Line count for the string "Numbers": give the number of lines in the data below that contain it, and nothing more.

Camera-frame cuboid estimates:
-.-.-

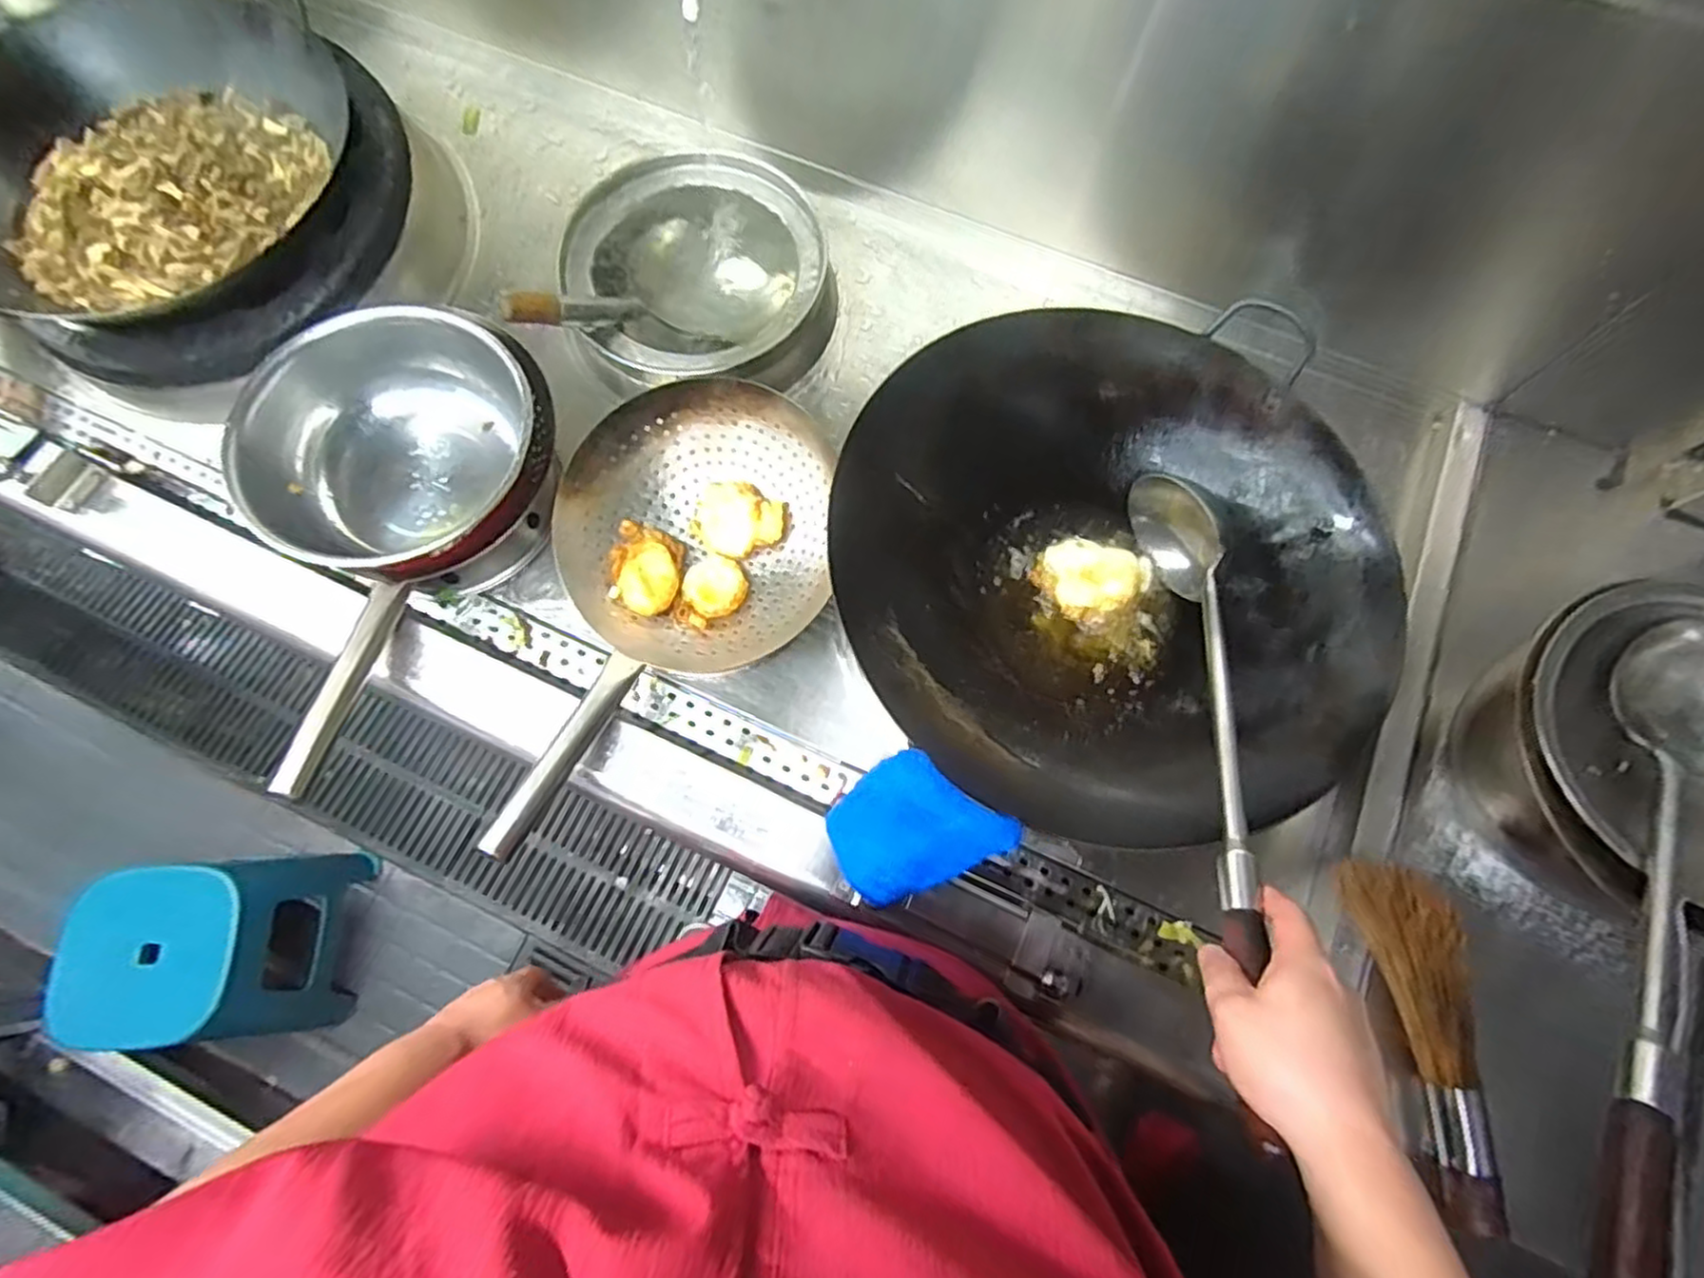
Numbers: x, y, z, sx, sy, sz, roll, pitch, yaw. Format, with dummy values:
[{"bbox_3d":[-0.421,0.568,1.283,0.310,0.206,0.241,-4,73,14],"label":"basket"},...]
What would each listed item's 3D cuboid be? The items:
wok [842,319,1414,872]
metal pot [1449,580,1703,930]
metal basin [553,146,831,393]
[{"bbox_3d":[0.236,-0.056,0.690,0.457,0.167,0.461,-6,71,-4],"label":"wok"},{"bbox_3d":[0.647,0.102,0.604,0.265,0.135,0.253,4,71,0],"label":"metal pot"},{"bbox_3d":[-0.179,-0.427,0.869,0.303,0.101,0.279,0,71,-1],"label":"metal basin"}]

-.-.-

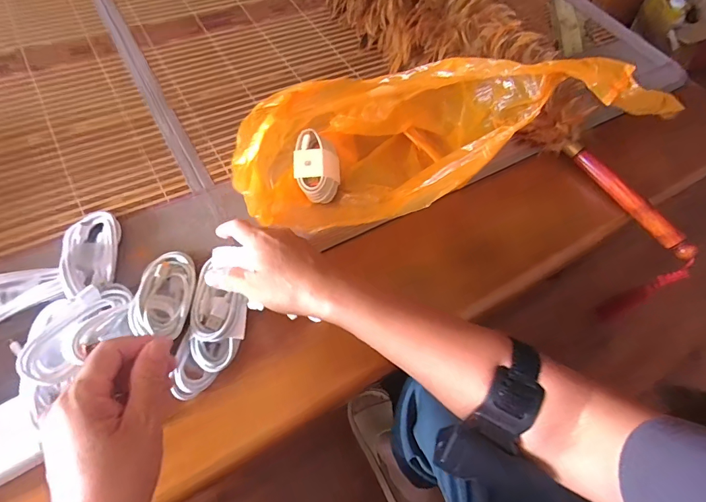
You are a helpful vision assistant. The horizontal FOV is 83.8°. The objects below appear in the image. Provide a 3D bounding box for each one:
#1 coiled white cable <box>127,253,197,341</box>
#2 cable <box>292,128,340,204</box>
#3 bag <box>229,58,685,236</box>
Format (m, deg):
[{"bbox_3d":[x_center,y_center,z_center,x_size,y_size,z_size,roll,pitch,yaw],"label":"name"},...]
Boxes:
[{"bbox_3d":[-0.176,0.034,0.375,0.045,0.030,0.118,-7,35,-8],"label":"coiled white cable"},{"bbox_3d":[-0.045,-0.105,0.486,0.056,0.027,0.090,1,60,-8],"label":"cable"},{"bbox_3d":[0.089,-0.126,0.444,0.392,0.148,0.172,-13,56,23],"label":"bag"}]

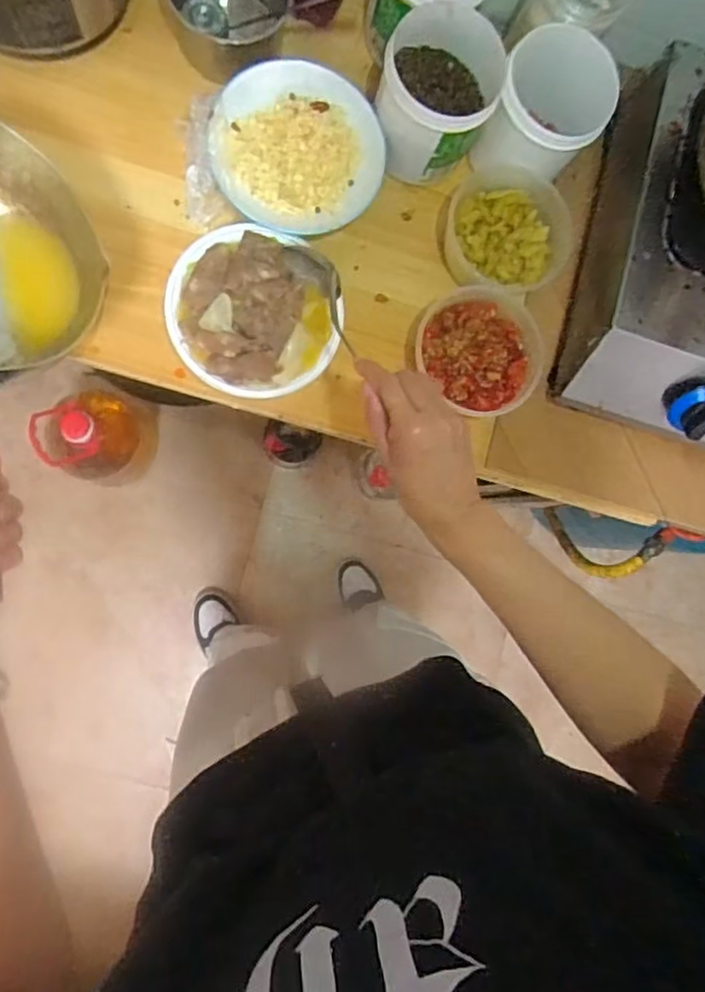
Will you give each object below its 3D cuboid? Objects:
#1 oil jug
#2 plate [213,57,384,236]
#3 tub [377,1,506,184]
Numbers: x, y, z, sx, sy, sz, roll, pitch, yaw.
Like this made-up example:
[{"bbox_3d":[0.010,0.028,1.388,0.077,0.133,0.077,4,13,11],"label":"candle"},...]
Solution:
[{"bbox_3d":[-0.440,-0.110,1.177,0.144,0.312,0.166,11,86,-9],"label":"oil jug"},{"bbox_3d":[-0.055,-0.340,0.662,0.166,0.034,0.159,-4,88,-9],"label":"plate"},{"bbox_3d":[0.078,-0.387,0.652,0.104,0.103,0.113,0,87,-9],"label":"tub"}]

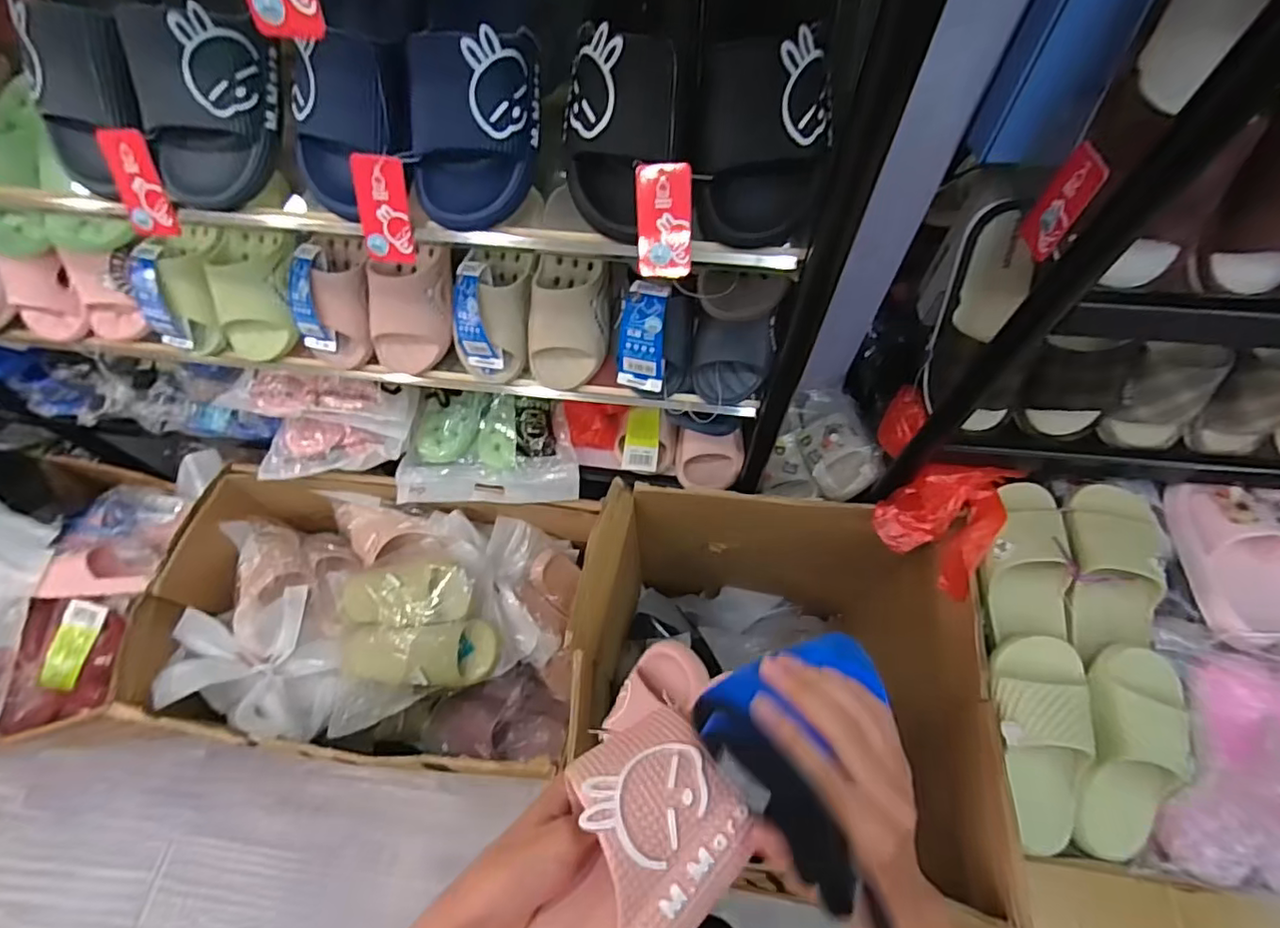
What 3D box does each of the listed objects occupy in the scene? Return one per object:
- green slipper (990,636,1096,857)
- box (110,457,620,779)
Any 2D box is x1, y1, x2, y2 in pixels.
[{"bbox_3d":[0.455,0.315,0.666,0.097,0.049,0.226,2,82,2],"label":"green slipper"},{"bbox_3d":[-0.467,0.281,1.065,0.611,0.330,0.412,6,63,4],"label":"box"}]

-.-.-

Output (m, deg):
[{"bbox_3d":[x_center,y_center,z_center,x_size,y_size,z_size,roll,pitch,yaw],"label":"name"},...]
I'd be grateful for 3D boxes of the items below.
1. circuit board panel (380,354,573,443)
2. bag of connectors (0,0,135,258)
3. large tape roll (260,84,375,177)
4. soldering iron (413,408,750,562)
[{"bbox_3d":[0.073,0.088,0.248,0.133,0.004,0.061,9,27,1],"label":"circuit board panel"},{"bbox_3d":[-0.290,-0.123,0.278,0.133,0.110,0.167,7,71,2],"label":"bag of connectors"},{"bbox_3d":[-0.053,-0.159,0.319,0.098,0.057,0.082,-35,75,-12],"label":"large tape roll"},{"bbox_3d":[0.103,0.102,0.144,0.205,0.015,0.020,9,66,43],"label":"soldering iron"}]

-.-.-

● COMPLETED TASK
2